While admiring the view, Chilson gave students a brief history
of Aloha Airlines and Honolulu Airport. Aloha Airlines, he explained,
began with a focus on interisland transportation, acting as a
connection partner for the larger U.S. carriers that had their
stopovers in Honolulu. In recent years, however, these carriers
have added direct flights from the mainland to the outer islands,
taking away much of the traffic that had been Aloha’s niche.

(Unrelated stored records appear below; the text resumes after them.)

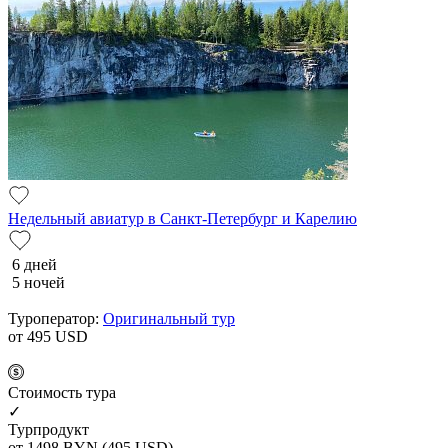
Недельный авиатур в Санкт-Петербург и Карелию
6 дней
5 ночей
Туроператор:
Оригинальный тур
от 495
USD
Cтоимость тура
✓
Турпродукт
от 1498
BYN
(495 USD)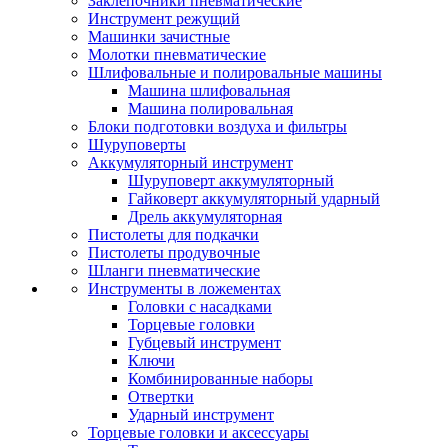
Заклепочники пневматические
Инструмент режущий
Машинки зачистные
Молотки пневматические
Шлифовальные и полировальные машины
Машина шлифовальная
Машина полировальная
Блоки подготовки воздуха и фильтры
Шуруповерты
Аккумуляторный инструмент
Шуруповерт аккумуляторный
Гайковерт аккумуляторный ударный
Дрель аккумуляторная
Пистолеты для подкачки
Пистолеты продувочные
Шланги пневматические
Инструменты в ложементах
Головки с насадками
Торцевые головки
Губцевый инструмент
Ключи
Комбинированные наборы
Отвертки
Ударный инструмент
Торцевые головки и аксессуары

In response, Aloha Airlines started to offer mainland flights
to their customers to try to take back some of the traffic. Aloha’s
Boeing-made B737 -700 class aircraft is long-ranged and capable
of reaching a number of cities on the U.S. West Coast, including
Oakland, Anaheim, and Las Vegas.
Continuing the tour, Kino and Chang recounted some of their experiences
working aboard an aircraft. “If you want to get hired by
an airline, do not tell them that you love to fly – it
just doesn’t do it,” Kino explained. “Working
as a flight attendant is all about loving people and being a
good interpersonal communicator.”
This description was reinforced by the many smiles that greeted
the TIMSO students in the flight attendants’ lounge
Arriving at one of the gates, the students inspected an aircraft
preparing to board passengers bound for Oakland. They then crossed
the tarmac where Aloha’s aircraft were parked, and, after
takings photos of the group with a commercial jet aircraft as
the backdrop, proceeded to the ramp area where passenger bags
are sorted for arriving and departing flights.

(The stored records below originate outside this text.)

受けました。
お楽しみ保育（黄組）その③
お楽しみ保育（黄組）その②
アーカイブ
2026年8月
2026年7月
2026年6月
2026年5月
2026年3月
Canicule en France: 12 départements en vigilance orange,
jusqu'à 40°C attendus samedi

As a result of the 9-11 terrorist incident, every piece of luggage
on its way to the aircraft is now scanned by a hi-tech analyzer.
The million-dollar machines used to be optional, and for a period
of time the U.S. Government even subsidized the purchase of the
machines in the hope that the airlines would take care of upgrades
and maintenance. That didn’t work, and today, all the machines
are owned by the government and operated by Transportation Security
The full tour took two hours, and TIMSO would like to extend
a warm mahalo to Ms. Kino, Mr. Chang, and Mr. Chilson for taking
time out of their busy schedules to meet with our TIMSO group.
The experience was both very enlightening and memorable.